Set every entry down again exactly, omitting none.
════════
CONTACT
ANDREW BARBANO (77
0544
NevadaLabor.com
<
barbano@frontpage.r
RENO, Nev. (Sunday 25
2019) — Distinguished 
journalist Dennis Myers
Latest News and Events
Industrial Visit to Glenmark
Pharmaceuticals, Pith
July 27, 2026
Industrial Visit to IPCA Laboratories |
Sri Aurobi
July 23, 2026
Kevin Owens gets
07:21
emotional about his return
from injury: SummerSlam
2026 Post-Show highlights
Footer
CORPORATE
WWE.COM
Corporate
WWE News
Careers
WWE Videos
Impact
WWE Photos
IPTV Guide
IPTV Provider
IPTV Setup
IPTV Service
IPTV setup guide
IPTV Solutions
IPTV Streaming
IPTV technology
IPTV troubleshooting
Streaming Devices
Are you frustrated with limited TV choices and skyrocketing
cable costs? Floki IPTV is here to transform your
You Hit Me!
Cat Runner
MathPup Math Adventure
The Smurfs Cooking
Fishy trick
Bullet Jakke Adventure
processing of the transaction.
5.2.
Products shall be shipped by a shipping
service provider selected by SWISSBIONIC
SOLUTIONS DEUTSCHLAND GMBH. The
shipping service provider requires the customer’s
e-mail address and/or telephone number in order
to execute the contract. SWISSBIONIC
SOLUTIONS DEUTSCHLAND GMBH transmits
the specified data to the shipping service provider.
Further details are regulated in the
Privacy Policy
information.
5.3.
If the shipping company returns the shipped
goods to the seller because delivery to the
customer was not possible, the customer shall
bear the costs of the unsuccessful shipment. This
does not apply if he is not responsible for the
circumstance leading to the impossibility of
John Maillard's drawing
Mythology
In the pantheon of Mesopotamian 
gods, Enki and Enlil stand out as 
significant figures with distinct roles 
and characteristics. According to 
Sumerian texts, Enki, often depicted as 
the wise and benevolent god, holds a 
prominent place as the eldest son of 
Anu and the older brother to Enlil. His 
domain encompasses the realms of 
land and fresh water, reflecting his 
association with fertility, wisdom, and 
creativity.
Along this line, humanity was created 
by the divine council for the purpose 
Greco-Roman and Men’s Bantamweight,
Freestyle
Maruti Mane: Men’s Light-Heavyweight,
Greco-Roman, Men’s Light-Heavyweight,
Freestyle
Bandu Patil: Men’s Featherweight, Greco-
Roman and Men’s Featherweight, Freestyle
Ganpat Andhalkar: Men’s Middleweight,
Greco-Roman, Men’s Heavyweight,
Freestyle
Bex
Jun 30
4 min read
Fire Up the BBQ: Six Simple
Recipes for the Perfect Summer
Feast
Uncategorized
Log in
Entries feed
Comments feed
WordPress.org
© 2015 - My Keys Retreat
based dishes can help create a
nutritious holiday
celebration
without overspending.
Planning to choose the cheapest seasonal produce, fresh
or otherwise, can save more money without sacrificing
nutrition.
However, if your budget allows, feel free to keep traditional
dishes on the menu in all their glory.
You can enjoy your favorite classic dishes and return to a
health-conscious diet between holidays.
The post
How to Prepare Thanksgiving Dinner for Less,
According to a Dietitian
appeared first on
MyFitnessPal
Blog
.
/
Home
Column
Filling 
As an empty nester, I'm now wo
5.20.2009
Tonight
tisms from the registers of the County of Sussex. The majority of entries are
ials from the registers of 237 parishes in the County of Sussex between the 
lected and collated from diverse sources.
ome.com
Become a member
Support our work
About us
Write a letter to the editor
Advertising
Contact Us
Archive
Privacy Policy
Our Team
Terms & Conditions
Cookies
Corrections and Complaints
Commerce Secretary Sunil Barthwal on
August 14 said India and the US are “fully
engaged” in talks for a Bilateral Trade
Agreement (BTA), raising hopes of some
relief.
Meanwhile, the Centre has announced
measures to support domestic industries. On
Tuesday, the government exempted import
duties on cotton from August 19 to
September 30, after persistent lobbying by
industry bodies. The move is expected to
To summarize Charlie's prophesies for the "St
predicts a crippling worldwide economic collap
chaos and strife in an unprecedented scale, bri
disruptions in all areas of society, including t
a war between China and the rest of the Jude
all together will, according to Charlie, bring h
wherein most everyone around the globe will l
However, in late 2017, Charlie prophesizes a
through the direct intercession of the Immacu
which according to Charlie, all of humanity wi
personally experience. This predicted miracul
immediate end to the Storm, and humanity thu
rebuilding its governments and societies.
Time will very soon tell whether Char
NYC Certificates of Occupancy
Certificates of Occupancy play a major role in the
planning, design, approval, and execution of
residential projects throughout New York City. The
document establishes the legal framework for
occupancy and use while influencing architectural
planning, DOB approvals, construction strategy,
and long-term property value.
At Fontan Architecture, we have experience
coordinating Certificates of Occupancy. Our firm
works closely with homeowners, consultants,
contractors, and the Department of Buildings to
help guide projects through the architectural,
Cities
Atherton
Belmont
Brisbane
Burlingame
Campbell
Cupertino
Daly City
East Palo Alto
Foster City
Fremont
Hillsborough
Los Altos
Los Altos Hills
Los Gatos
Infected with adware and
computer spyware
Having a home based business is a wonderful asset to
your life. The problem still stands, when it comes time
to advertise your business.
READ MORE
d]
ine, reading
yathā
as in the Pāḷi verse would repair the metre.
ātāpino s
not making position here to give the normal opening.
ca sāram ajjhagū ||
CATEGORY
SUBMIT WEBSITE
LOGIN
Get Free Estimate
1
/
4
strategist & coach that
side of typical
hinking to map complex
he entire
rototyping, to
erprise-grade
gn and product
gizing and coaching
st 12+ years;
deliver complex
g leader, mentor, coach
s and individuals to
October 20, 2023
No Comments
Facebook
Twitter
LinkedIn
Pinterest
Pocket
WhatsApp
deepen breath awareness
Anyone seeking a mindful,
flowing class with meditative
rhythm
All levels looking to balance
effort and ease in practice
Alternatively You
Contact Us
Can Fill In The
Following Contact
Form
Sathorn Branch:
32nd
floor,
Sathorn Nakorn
════════
| EXERCISE RESPONSE |
CONTACT
ANDREW BARBANO (77
0544
NevadaLabor.com
<
barbano@frontpage.r
RENO, Nev. (Sunday 25
2019) — Distinguished 
journalist Dennis Myers
Latest News and Events
Industrial Visit to Glenmark
Pharmaceuticals, Pith
July 27, 2026
Industrial Visit to IPCA Laboratories |
Sri Aurobi
July 23, 2026
Kevin Owens gets
07:21
emotional about his return
from injury: SummerSlam
2026 Post-Show highlights
Footer
CORPORATE
WWE.COM
Corporate
WWE News
Careers
WWE Videos
Impact
WWE Photos
IPTV Guide
IPTV Provider
IPTV Setup
IPTV Service
IPTV setup guide
IPTV Solutions
IPTV Streaming
IPTV technology
IPTV troubleshooting
Streaming Devices
Are you frustrated with limited TV choices and skyrocketing
cable costs? Floki IPTV is here to transform your
You Hit Me!
Cat Runner
MathPup Math Adventure
The Smurfs Cooking
Fishy trick
Bullet Jakke Adventure
processing of the transaction.
5.2.
Products shall be shipped by a shipping
service provider selected by SWISSBIONIC
SOLUTIONS DEUTSCHLAND GMBH. The
shipping service provider requires the customer’s
e-mail address and/or telephone number in order
to execute the contract. SWISSBIONIC
SOLUTIONS DEUTSCHLAND GMBH transmits
the specified data to the shipping service provider.
Further details are regulated in the
Privacy Policy
information.
5.3.
If the shipping company returns the shipped
goods to the seller because delivery to the
customer was not possible, the customer shall
bear the costs of the unsuccessful shipment. This
does not apply if he is not responsible for the
circumstance leading to the impossibility of
John Maillard's drawing
Mythology
In the pantheon of Mesopotamian 
gods, Enki and Enlil stand out as 
significant figures with distinct roles 
and characteristics. According to 
Sumerian texts, Enki, often depicted as 
the wise and benevolent god, holds a 
prominent place as the eldest son of 
Anu and the older brother to Enlil. His 
domain encompasses the realms of 
land and fresh water, reflecting his 
association with fertility, wisdom, and 
creativity.
Along this line, humanity was created 
by the divine council for the purpose 
Greco-Roman and Men’s Bantamweight,
Freestyle
Maruti Mane: Men’s Light-Heavyweight,
Greco-Roman, Men’s Light-Heavyweight,
Freestyle
Bandu Patil: Men’s Featherweight, Greco-
Roman and Men’s Featherweight, Freestyle
Ganpat Andhalkar: Men’s Middleweight,
Greco-Roman, Men’s Heavyweight,
Freestyle
Bex
Jun 30
4 min read
Fire Up the BBQ: Six Simple
Recipes for the Perfect Summer
Feast
Uncategorized
Log in
Entries feed
Comments feed
WordPress.org
© 2015 - My Keys Retreat
based dishes can help create a
nutritious holiday
celebration
without overspending.
Planning to choose the cheapest seasonal produce, fresh
or otherwise, can save more money without sacrificing
nutrition.
However, if your budget allows, feel free to keep traditional
dishes on the menu in all their glory.
You can enjoy your favorite classic dishes and return to a
health-conscious diet between holidays.
The post
How to Prepare Thanksgiving Dinner for Less,
According to a Dietitian
appeared first on
MyFitnessPal
Blog
.
/
Home
Column
Filling 
As an empty nester, I'm now wo
5.20.2009
Tonight
tisms from the registers of the County of Sussex. The majority of entries are
ials from the registers of 237 parishes in the County of Sussex between the 
lected and collated from diverse sources.
ome.com
Become a member
Support our work
About us
Write a letter to the editor
Advertising
Contact Us
Archive
Privacy Policy
Our Team
Terms & Conditions
Cookies
Corrections and Complaints
Commerce Secretary Sunil Barthwal on
August 14 said India and the US are “fully
engaged” in talks for a Bilateral Trade
Agreement (BTA), raising hopes of some
relief.
Meanwhile, the Centre has announced
measures to support domestic industries. On
Tuesday, the government exempted import
duties on cotton from August 19 to
September 30, after persistent lobbying by
industry bodies. The move is expected to
To summarize Charlie's prophesies for the "St
predicts a crippling worldwide economic collap
chaos and strife in an unprecedented scale, bri
disruptions in all areas of society, including t
a war between China and the rest of the Jude
all together will, according to Charlie, bring h
wherein most everyone around the globe will l
However, in late 2017, Charlie prophesizes a
through the direct intercession of the Immacu
which according to Charlie, all of humanity wi
personally experience. This predicted miracul
immediate end to the Storm, and humanity thu
rebuilding its governments and societies.
Time will very soon tell whether Char
NYC Certificates of Occupancy
Certificates of Occupancy play a major role in the
planning, design, approval, and execution of
residential projects throughout New York City. The
document establishes the legal framework for
occupancy and use while influencing architectural
planning, DOB approvals, construction strategy,
and long-term property value.
At Fontan Architecture, we have experience
coordinating Certificates of Occupancy. Our firm
works closely with homeowners, consultants,
contractors, and the Department of Buildings to
help guide projects through the architectural,
Cities
Atherton
Belmont
Brisbane
Burlingame
Campbell
Cupertino
Daly City
East Palo Alto
Foster City
Fremont
Hillsborough
Los Altos
Los Altos Hills
Los Gatos
Infected with adware and
computer spyware
Having a home based business is a wonderful asset to
your life. The problem still stands, when it comes time
to advertise your business.
READ MORE
d]
ine, reading
yathā
as in the Pāḷi verse would repair the metre.
ātāpino s
not making position here to give the normal opening.
ca sāram ajjhagū ||
CATEGORY
SUBMIT WEBSITE
LOGIN
Get Free Estimate
1
/
4
strategist & coach that
side of typical
hinking to map complex
he entire
rototyping, to
erprise-grade
gn and product
gizing and coaching
st 12+ years;
deliver complex
g leader, mentor, coach
s and individuals to
October 20, 2023
No Comments
Facebook
Twitter
LinkedIn
Pinterest
Pocket
WhatsApp
deepen breath awareness
Anyone seeking a mindful,
flowing class with meditative
rhythm
All levels looking to balance
effort and ease in practice
Alternatively You
Contact Us
Can Fill In The
Following Contact
Form
Sathorn Branch:
32nd
floor,
Sathorn Nakorn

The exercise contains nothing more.